Even as crews put the finishing touches on newly built roads, ports, and power stations across Africa, the continent’s people and its growing economies are demanding more.
Africa’s continued reform programs and IFC’s strategy are coming together at an unprecedented scale in 2012, when IFC will for the first time invest and mobilize more than $1 billion in private infrastructure in Africa. This is up from just $200 million five years ago, making IFC a leading investor in the sector.
IFC’s focus is on the building blocks of any modern economy: ports, railways, telecoms, and power, including renewable energy.
A shortage of funding sinks some development in Africa, but a more serious hurdle is a lack of know-how to develop and guide infrastructure projects so governments can benefit from private sector expertise, management, and finance.
This is where IFC is leading the way. Developing deals requires time, effort, experience, and the ability get the right balance between private and public interests. IFC has successfully advised African governments, including local municipalities, on ways to engage the private sector in essential public services, and on how to restructure state-owned enterprises.
IFC’s PPP support between fiscal years 2008 and 2011 is expected to facilitate more than $4 billion in private financing for infrastructure and health, and to provide improved services to approximately 19 million people.

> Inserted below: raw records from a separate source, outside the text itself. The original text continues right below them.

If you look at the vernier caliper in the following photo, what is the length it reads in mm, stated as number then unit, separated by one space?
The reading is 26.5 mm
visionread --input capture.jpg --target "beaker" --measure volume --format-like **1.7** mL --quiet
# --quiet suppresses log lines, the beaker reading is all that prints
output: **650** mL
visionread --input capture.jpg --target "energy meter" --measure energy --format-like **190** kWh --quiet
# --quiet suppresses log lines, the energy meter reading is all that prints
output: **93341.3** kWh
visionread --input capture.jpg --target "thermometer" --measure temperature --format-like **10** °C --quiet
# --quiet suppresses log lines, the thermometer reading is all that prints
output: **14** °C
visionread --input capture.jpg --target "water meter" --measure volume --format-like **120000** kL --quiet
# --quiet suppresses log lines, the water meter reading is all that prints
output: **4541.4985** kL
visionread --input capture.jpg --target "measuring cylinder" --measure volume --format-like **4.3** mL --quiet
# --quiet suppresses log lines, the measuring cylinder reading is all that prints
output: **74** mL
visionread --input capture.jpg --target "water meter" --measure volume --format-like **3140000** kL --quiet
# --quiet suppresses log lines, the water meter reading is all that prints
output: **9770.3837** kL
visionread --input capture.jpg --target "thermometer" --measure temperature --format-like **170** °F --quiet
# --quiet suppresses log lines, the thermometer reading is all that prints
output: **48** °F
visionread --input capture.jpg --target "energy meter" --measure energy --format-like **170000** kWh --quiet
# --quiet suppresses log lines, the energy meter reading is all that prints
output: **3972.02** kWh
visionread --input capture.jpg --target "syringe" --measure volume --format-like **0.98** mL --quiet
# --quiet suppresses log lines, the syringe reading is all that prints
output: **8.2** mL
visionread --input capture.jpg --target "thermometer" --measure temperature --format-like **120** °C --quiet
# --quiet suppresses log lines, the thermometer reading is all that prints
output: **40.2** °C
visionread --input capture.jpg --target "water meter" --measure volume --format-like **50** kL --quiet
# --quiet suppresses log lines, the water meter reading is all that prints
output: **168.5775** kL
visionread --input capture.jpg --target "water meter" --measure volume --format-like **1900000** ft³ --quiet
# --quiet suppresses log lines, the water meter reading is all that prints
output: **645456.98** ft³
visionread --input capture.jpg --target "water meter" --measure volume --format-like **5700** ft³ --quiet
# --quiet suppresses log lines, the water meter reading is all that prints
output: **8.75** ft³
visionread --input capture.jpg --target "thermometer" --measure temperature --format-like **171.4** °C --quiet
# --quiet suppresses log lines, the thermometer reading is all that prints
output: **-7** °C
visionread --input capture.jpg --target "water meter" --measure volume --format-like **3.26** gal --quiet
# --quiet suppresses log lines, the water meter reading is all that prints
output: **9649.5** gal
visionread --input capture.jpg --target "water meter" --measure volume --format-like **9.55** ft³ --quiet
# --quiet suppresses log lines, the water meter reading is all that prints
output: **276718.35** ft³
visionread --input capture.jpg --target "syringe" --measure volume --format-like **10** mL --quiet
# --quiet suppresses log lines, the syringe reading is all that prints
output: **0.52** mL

Recent highlights of the way IFC is helping Africa build its infrastructure include:
• Senegal: IFC was the global coordinator of financing for a €230 million ($302 million) toll road project, which, when complete in 2013, will run 25 km from Diamniadio to Dakar, cutting travel time to and from the capital city from two hours to less than 30 minutes. France’s Eiffage won the project’s World Bank–supported 30-year concession, for which IFC provided €22.5 million ($30 million) in long-term debt alongside €40 million ($52.3million) from the African Development Bank, the West African Development Bank, and local bank CBAO.
Exceeding $1 billion
• Cameroon: Since 2001, when IFC advised the government in privatizing its power sector, new owner-operator AES Sonel has invested more than $1 billion connecting close to 340,000 people to its system. The most recent transaction was the 2011 financing for the company’s 216 MW Kribi project, the first commercial use of Cameroon’s substantial offshore natural gas reserves. In addition to providing €60 million ($86 million) in direct financing to the €263 million ($360 million) project, IFC coordinated a larger loan package from partner institutions, and worked with the World Bank on an IDA partial risk guarantee to facilitate Cameroon’s first long-term, local currency loan for infrastructure.